─── Extracted records ───

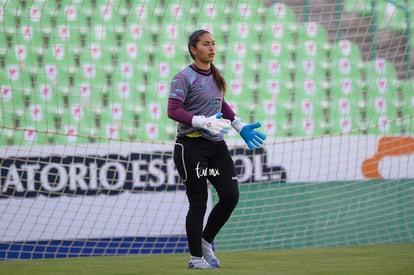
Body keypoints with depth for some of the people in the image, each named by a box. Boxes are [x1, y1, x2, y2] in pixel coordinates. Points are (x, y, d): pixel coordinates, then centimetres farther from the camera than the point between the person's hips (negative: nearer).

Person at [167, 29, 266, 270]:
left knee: (231, 196, 0)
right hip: (192, 146, -7)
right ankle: (196, 257, 10)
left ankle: (206, 241, 21)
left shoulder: (215, 76, 13)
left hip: (217, 145, 7)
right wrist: (204, 122, -29)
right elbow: (173, 110, -18)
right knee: (199, 202, -3)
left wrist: (240, 126, 19)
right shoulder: (184, 78, -9)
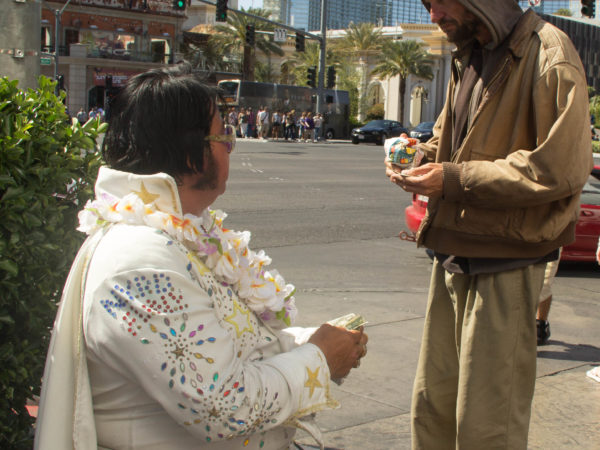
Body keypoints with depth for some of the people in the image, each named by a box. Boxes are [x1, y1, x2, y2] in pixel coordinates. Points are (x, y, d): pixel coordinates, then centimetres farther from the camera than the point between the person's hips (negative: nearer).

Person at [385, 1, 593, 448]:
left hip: (504, 262, -8)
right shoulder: (468, 57, 15)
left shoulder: (548, 54, -13)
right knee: (432, 409, 15)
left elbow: (563, 166, -20)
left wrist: (455, 178, -19)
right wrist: (419, 157, 2)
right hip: (453, 255, 8)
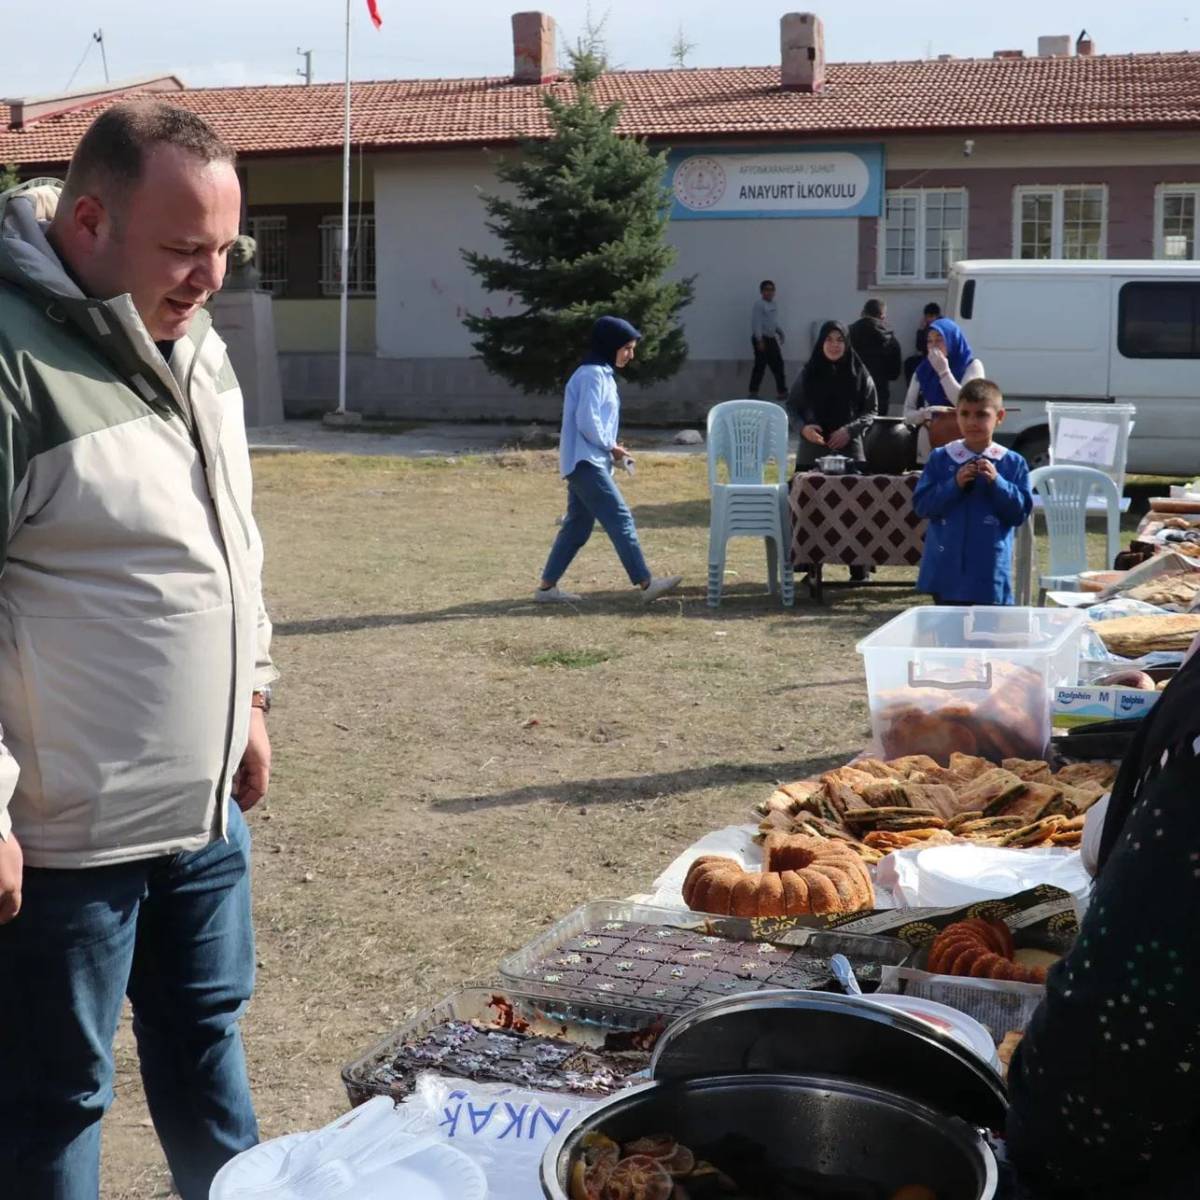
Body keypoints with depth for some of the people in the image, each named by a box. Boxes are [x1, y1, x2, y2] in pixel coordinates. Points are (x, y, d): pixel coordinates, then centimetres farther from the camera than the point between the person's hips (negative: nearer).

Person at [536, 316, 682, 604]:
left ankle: (547, 587, 12)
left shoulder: (602, 374, 19)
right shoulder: (593, 374, -13)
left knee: (577, 527, 10)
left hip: (587, 462, 10)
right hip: (586, 462, -10)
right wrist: (611, 447, -9)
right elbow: (587, 422, -20)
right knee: (621, 519, -11)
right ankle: (646, 584, -12)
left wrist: (610, 448, 9)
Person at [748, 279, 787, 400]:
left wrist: (780, 332, 12)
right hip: (761, 339, -9)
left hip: (771, 338, 9)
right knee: (760, 366, -8)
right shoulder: (759, 304, -12)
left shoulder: (773, 304, 16)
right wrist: (759, 340, -23)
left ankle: (782, 392, 14)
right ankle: (753, 392, -3)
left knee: (777, 365, 9)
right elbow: (756, 323, -18)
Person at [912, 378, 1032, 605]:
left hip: (990, 572, -1)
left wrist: (996, 482, -15)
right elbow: (921, 505, -1)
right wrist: (954, 484, -14)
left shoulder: (1012, 463, 1)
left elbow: (1021, 512, -2)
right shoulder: (940, 459, 3)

───

Your task
Express as a numbered list every line from the start of the records through the line containing "right shoulder: (468, 57, 15)", leaving out blank lines and the pictures.

Problem solution
1. Body keypoints with depth for some of the people in the image, each named by a box. Boxes are [x1, y1, x2, y2] in pixel coordinates. Points are (x, y, d): pixel coordinates, then centimetres farther from the camera than the point between the person's hips (negative: nearer).
2. Person at [167, 29, 266, 270]:
3. left knee: (231, 196, 0)
4. right hip: (192, 146, -7)
5. right ankle: (196, 257, 10)
6. left ankle: (206, 241, 21)
7. left shoulder: (215, 76, 13)
8. left hip: (217, 145, 7)
9. right wrist: (204, 122, -29)
10. right elbow: (173, 110, -18)
11. right knee: (199, 202, -3)
12. left wrist: (240, 126, 19)
13. right shoulder: (184, 78, -9)
14. Body keypoints with depth for some of the people in the image, each named by a box. Boxes are [x1, y1, x2, y2] in pixel coordinates. Points are (x, y, d): pixel coordinates, then centimetres farther from the camera than the point between the person's hips (negative: nearer).
15. Person at [385, 1, 593, 448]:
16. left hip: (504, 262, -8)
17. right shoulder: (468, 57, 15)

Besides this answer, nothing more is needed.